The principle of ICS is based on competitive immunoreactions. Wool keratin and HRP-conjugated goat anti-rabbit IgG (H + L) (secondary antibody) were immobilized on the test line and control line, respectively (Figure 9(a)). As the sample solutions flow chromatographically along the nitrocellulose strip, they will pass the conjugate pad, test line, and control line successively. If both the control line and test line become red, it means that the wool keratin is below the LOD (negative result); if only the control line becomes red, this indicates that the wool keratin is above the LOD (positive result) [32, 33]. As shown in Figure 9(b), six archaeological samples were analyzed using the ICS method, while PBS and keratin were used as negative and positive controls, respectively. For PBS and sample I (camel hair), both the control line and the test line exhibited red colour. In contrast, no red band appeared in the test line for other ancient samples and keratin. The results clearly indicated that the ICS strip could identify wool from other types of archaeological samples. These results were consistent with the ELISA results, confirming the high reliability and practicability of immunoassay.

4. Conclusions

This study focused on the microtrace detection of ancient wool with immunological techniques. A specific antibody was developed directly through immunizing rabbits with complete antigen (keratin).
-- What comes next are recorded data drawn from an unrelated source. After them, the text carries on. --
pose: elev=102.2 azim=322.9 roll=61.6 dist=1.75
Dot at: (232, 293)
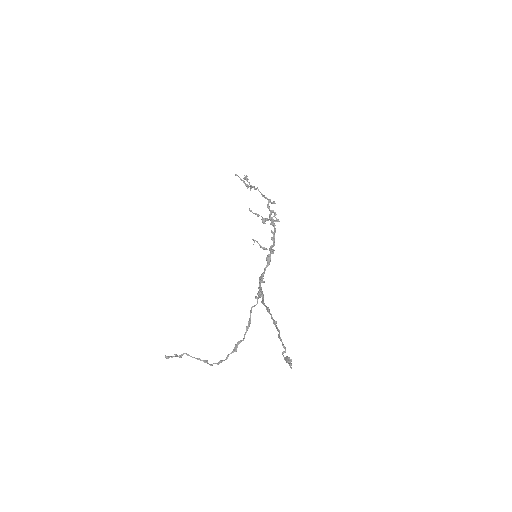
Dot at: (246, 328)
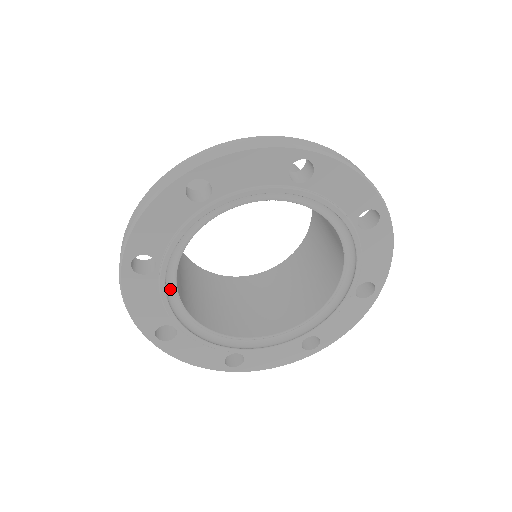
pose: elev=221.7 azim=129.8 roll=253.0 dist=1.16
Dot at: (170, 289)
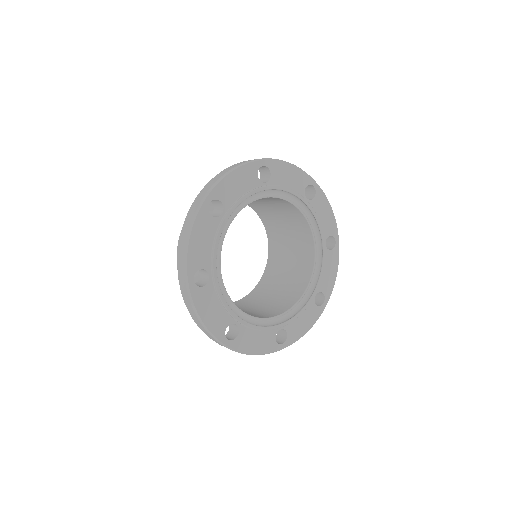
Dot at: occluded
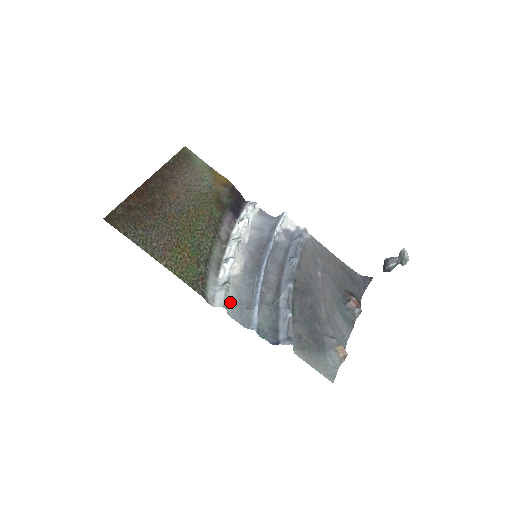
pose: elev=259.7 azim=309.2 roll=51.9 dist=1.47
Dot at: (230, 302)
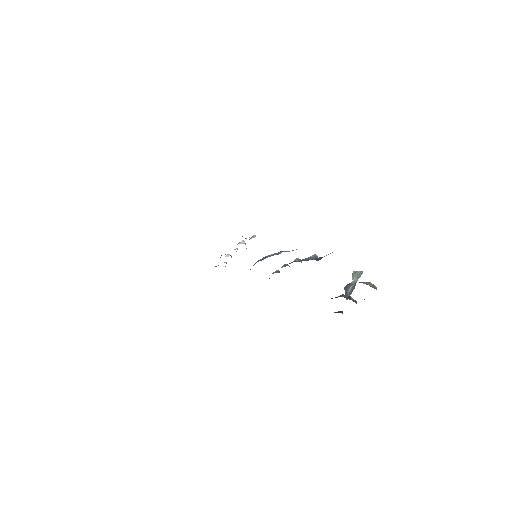
Dot at: occluded
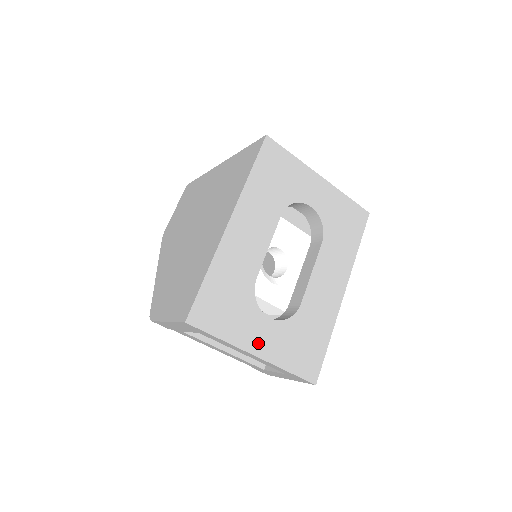
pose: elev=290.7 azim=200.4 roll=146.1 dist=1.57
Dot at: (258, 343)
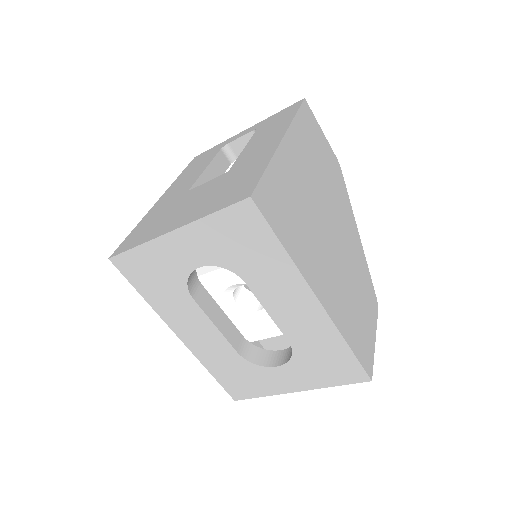
Dot at: (289, 384)
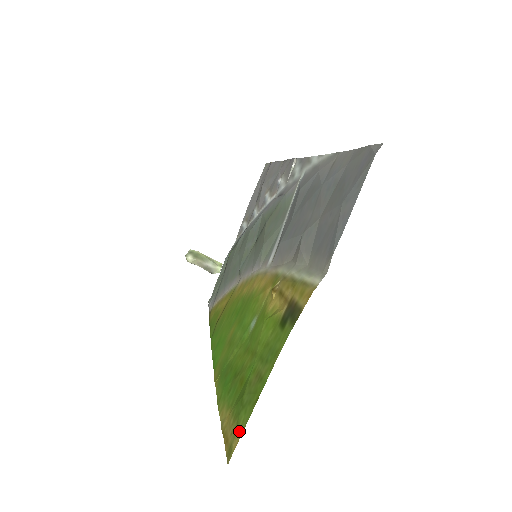
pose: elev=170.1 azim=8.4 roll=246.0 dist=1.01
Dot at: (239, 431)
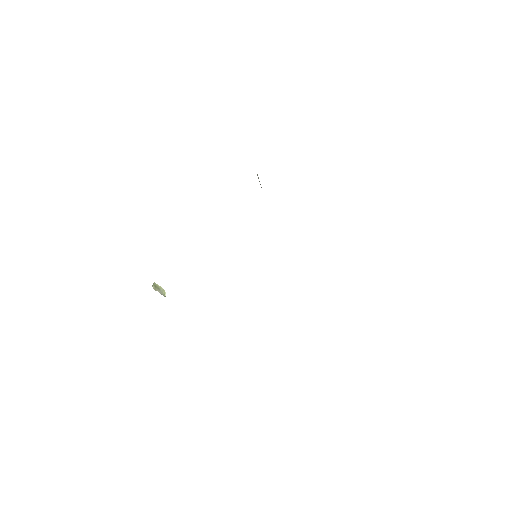
Dot at: occluded
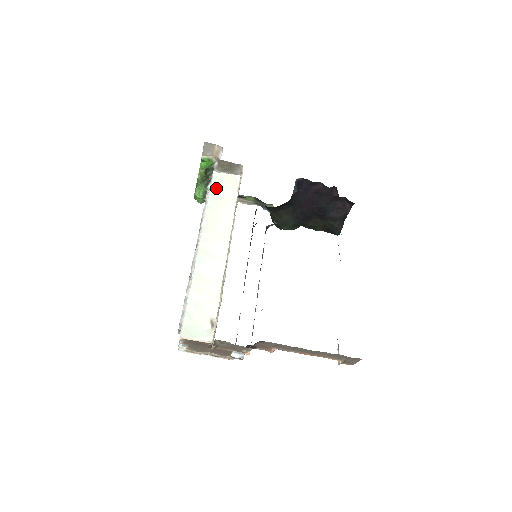
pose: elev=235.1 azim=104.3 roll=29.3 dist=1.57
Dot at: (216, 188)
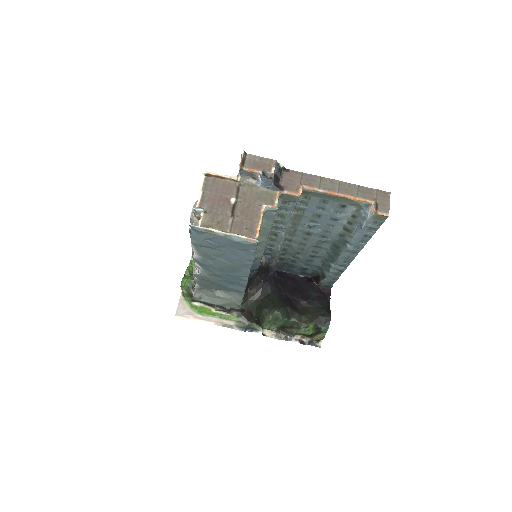
Dot at: occluded
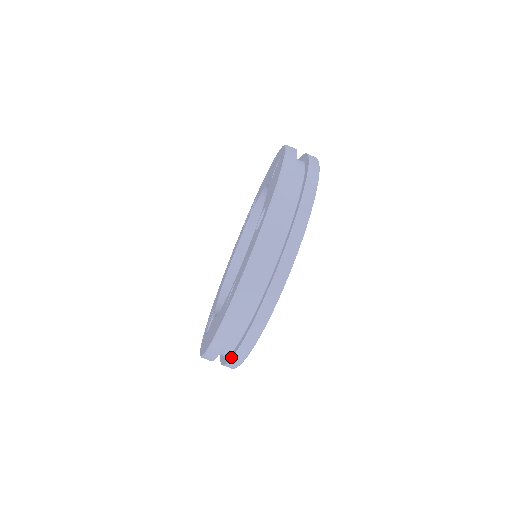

Then, antibody-based immunoassays, ELISA, and ICS, were established and conducted to qualitatively identify the corresponding protein in ancient wool. Optimal antibody dilutions corresponding to the best specificity and sensitivity of the ELISA test were obtained by panel titrations. These immunological methods correctly identified the existence of keratin in ancient wool and wool fabrics, even though the samples were from different species of sheep and had been buried underground for a long period. The LOD of both keratin and ancient wool was 10 ng/mL, and no cross-reactions with other possible interference antigens have been noted. Considering the practicality and flexibility of ELISA and ICS, immunological techniques have the potential to become a particularly useful analytical tool for archaeological proteinaceous materials.

Data Availability

The data used to support the findings of this study are included within the article.

Conflicts of Interest

The authors declare that there are no conflicts of interest regarding the publication of this article.

Acknowledgments

This work was supported by the National Natural Science Foundation of China (51603188), Public Technology Research Plan of Zhejiang Province (2016C33175), Outstanding Young Research Program of Science and Technology for the Protection of Cultural Relics (no. 2015–294), and Special Funds from the Administration of Cultural Heritage of Zhejiang Province (2014013 and 2017014).